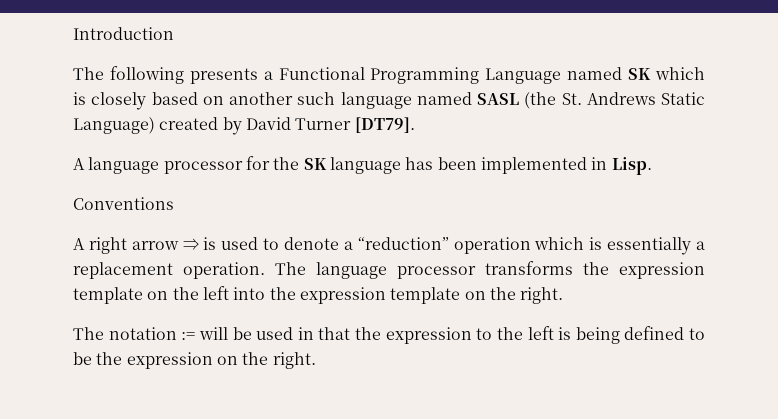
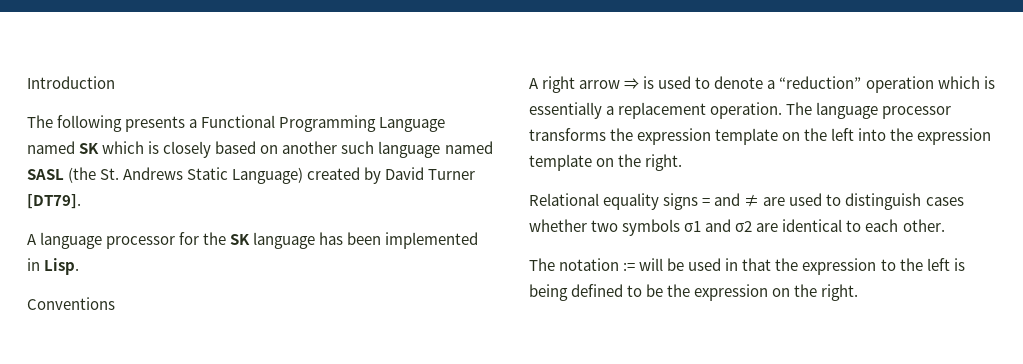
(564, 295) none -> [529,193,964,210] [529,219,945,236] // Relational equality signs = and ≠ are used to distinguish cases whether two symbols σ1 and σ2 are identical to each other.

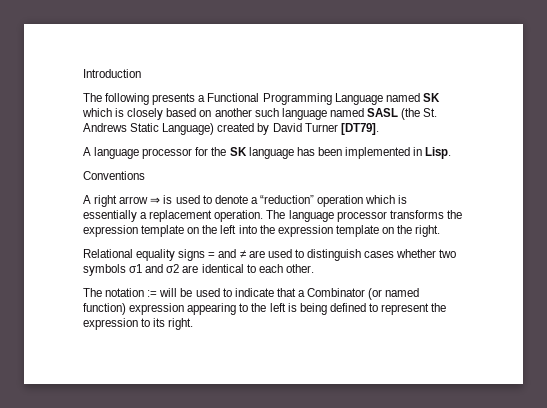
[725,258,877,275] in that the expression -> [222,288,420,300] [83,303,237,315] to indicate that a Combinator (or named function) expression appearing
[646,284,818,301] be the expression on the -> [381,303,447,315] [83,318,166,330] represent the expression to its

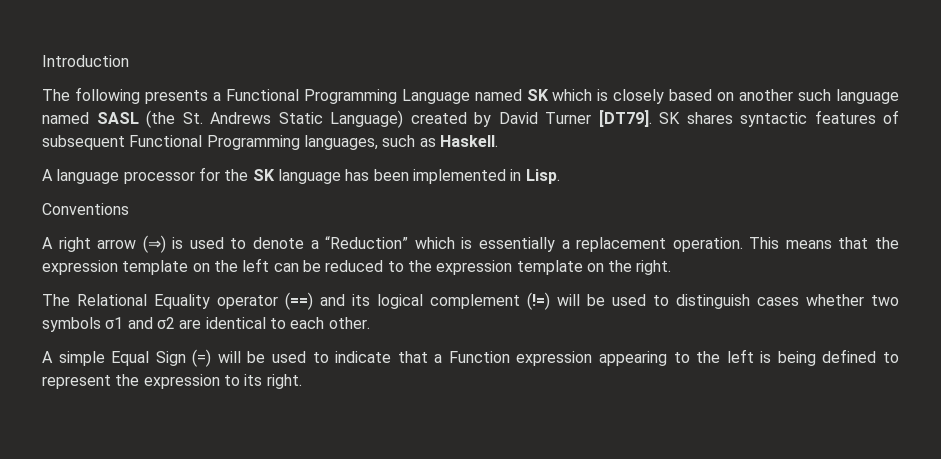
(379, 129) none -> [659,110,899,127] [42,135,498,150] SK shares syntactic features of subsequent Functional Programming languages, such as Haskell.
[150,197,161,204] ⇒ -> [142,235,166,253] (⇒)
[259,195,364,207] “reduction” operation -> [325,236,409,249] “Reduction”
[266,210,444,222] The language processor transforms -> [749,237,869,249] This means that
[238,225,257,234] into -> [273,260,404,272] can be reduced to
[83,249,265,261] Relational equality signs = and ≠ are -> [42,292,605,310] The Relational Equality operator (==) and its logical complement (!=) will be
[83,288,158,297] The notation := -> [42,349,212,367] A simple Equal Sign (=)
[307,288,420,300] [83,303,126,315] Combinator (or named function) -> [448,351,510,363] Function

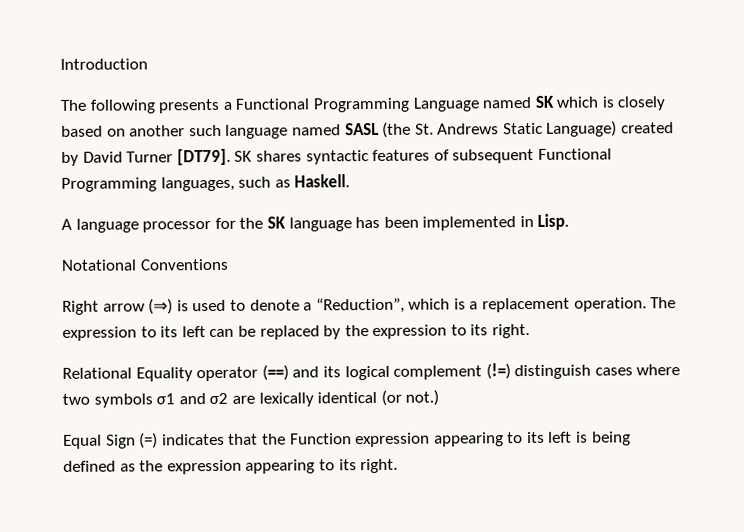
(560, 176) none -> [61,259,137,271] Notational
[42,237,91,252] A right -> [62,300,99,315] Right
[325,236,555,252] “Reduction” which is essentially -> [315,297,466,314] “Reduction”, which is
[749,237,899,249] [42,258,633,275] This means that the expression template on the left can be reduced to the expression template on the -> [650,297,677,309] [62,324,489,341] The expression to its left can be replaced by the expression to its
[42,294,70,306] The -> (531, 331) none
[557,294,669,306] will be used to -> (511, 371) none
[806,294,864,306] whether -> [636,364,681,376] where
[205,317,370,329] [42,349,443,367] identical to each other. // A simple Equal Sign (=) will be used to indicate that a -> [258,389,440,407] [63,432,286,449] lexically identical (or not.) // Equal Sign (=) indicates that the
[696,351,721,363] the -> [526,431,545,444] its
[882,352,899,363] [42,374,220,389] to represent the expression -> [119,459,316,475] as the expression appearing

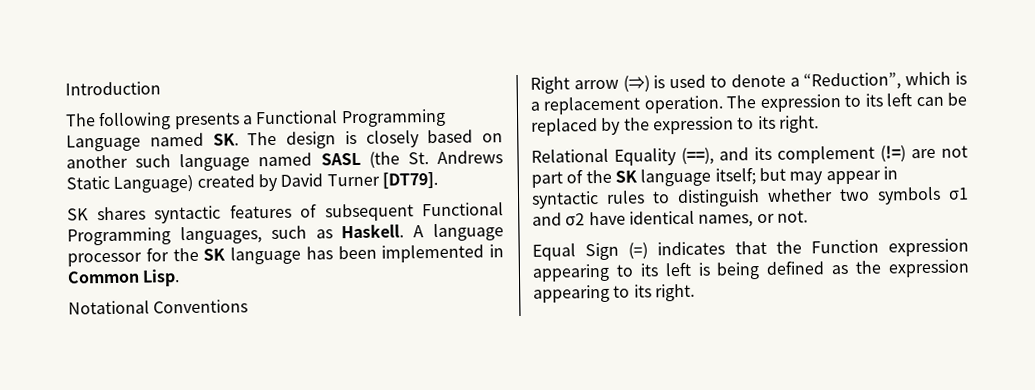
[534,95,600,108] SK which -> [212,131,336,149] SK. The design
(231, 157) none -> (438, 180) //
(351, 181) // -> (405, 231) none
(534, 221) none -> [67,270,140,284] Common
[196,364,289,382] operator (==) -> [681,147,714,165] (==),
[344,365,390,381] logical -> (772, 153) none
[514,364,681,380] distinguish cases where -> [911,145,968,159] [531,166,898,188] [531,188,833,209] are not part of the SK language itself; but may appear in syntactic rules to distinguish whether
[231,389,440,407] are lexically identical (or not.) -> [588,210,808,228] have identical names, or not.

--

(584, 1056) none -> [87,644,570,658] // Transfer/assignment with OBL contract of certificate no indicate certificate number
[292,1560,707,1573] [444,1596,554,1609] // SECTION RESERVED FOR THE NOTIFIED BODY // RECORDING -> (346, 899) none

...

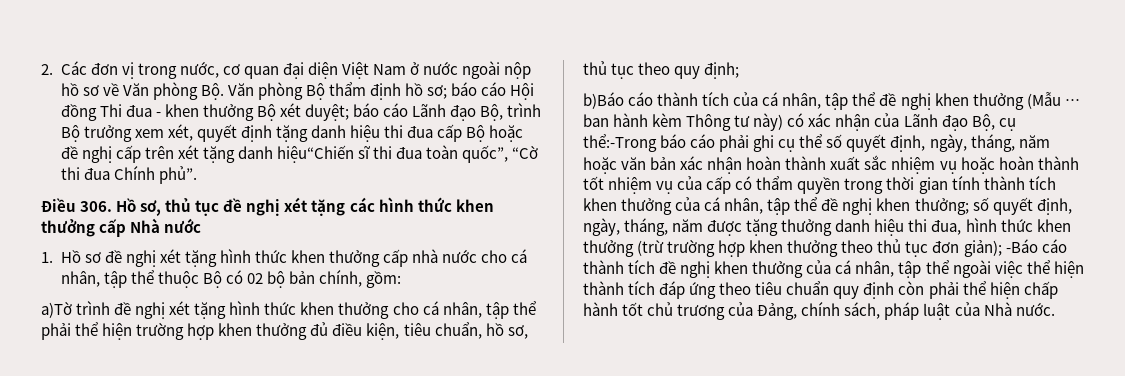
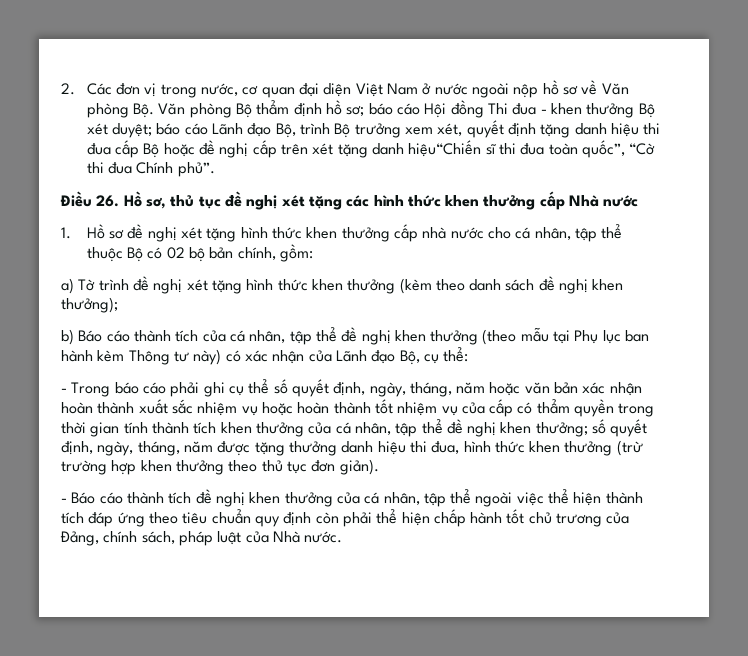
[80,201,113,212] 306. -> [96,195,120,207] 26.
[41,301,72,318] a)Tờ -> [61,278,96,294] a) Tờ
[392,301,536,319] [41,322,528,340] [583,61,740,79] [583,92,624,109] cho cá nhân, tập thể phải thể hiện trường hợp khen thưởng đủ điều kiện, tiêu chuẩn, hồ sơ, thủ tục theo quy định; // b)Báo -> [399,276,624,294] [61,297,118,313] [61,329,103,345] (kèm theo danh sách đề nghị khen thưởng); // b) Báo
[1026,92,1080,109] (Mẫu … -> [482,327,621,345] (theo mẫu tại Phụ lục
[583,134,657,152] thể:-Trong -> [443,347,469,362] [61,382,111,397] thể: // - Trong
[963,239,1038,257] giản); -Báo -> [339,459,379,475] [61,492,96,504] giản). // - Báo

What the task asks: Search the records for the string "syntactic" and, wherever a line contains it, please copy that line.

Exercise result:
(379, 129) none -> [659,110,899,127] [42,135,498,150] SK shares syntactic features of subsequent Functional Programming languages, such as Haskell.
[514,364,681,380] distinguish cases where -> [911,145,968,159] [531,166,898,188] [531,188,833,209] are not part of the SK language itself; but may appear in syntactic rules to distinguish whether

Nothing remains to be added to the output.